Perhaps the most common question I get at the clinic is “I’m always confused! Do I use Ice or Heat when I have an injury?” The answer is “It Depends.”
Ice is great immediately after an acute injury with or without an obvious amount of swelling or bruising. Ice helps to constrict the smaller capillary vessels in the tissues to limit the swelling and adverse compression that swelling creates. In addition, ice helps to limit the pain during the acute injury. Using ice is also a good idea if you ever re-injure the same area, have a flare-up, or if just need it for pain control.
Can it be used anywhere?
It should be noted that certain regions of the body respond better to ice. This includes the distal extremities such as ankles, knees, wrist, and elbows which have a more bony anatomy and tend to swell more. Ice packs generally can mold and wrap around these areas very well.
To ice an injury or sprain, you can use a re-usable ice pack, put ice in a Ziploc bag, or even use a bag of frozen peas or corn. Remember that you should apply ice for no longer than 20 minutes at a time. Place a thin towel between the ice pack and your skin to prevent irritation and even frostbite. Ice burns are a real and serious complication!

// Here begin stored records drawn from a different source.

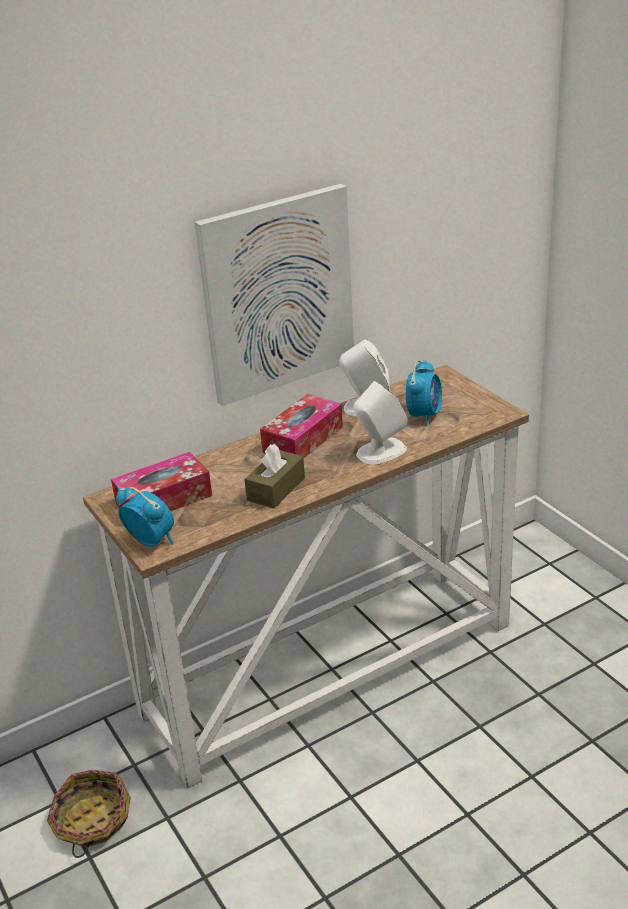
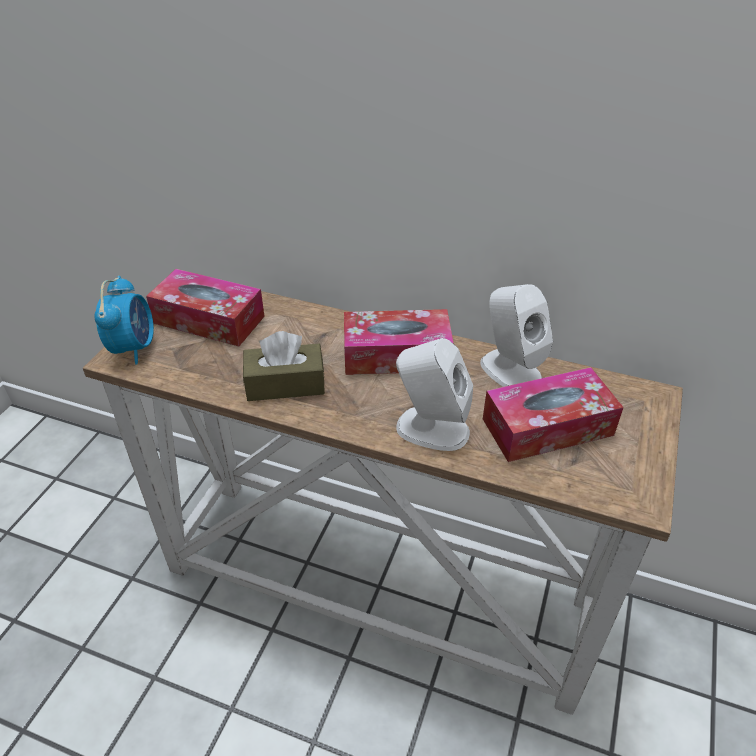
camera: 50 degrees right, 10 degrees up
basket [47,770,131,858] -> none
picture [195,184,354,406] -> none
alarm clock [405,360,442,426] -> tissue box [483,367,623,462]

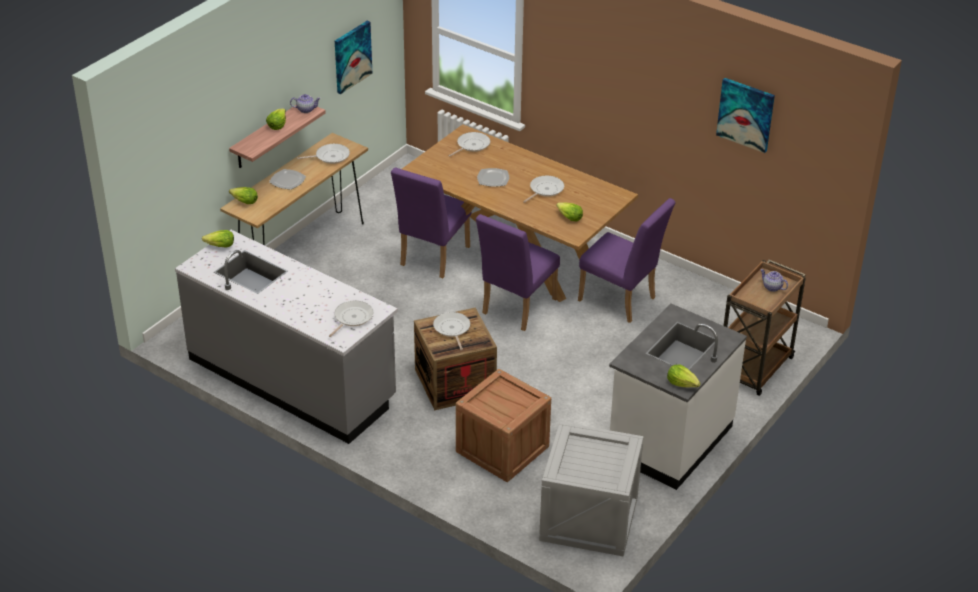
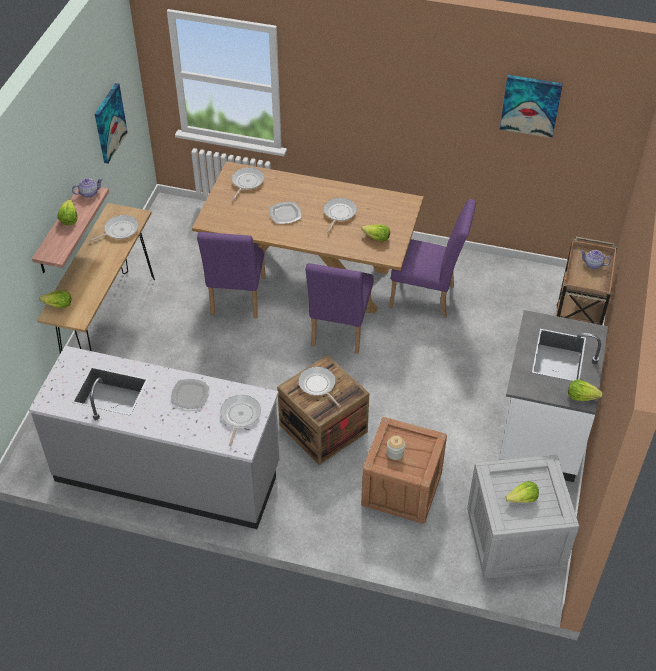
camera: 20 degrees left, 10 degrees up
lettuce [202,230,234,248] -> lettuce moved to [505,481,539,503]
plate [269,169,306,190] -> plate moved to [171,379,209,409]
none -> jar [387,435,405,460]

Heat is generally recommended 24-48 hours after an injury and depends on the severity on the injury and the state of the inflammation. Since heat is used to relax muscles and loosen tissues, it is best used prior to participation in activities or before starting your exercise routine. It works great to loosen up sore and tight tissues, relive minor aches and stiffness, and is generally safe to use. But be careful; you need to be aware of how much heat you apply and never fall asleep with a heating pad. And listen to your body — if the injury is warm or hot to the touch, you should never add more heat to the location; cool it off with ice instead. For minor aches and pains, heating before activity and icing afterwards may be enough to keep your body healthy and to avoid serious injury.
How many days should I use heat?
If you aren’t feeling better after a week then you may need to consult with a doctor or physical therapist about your pain or swelling. Trying to treat such issues at home with heat, ice and anti-inflammatories over the long term could end up making your problem worse instead of better.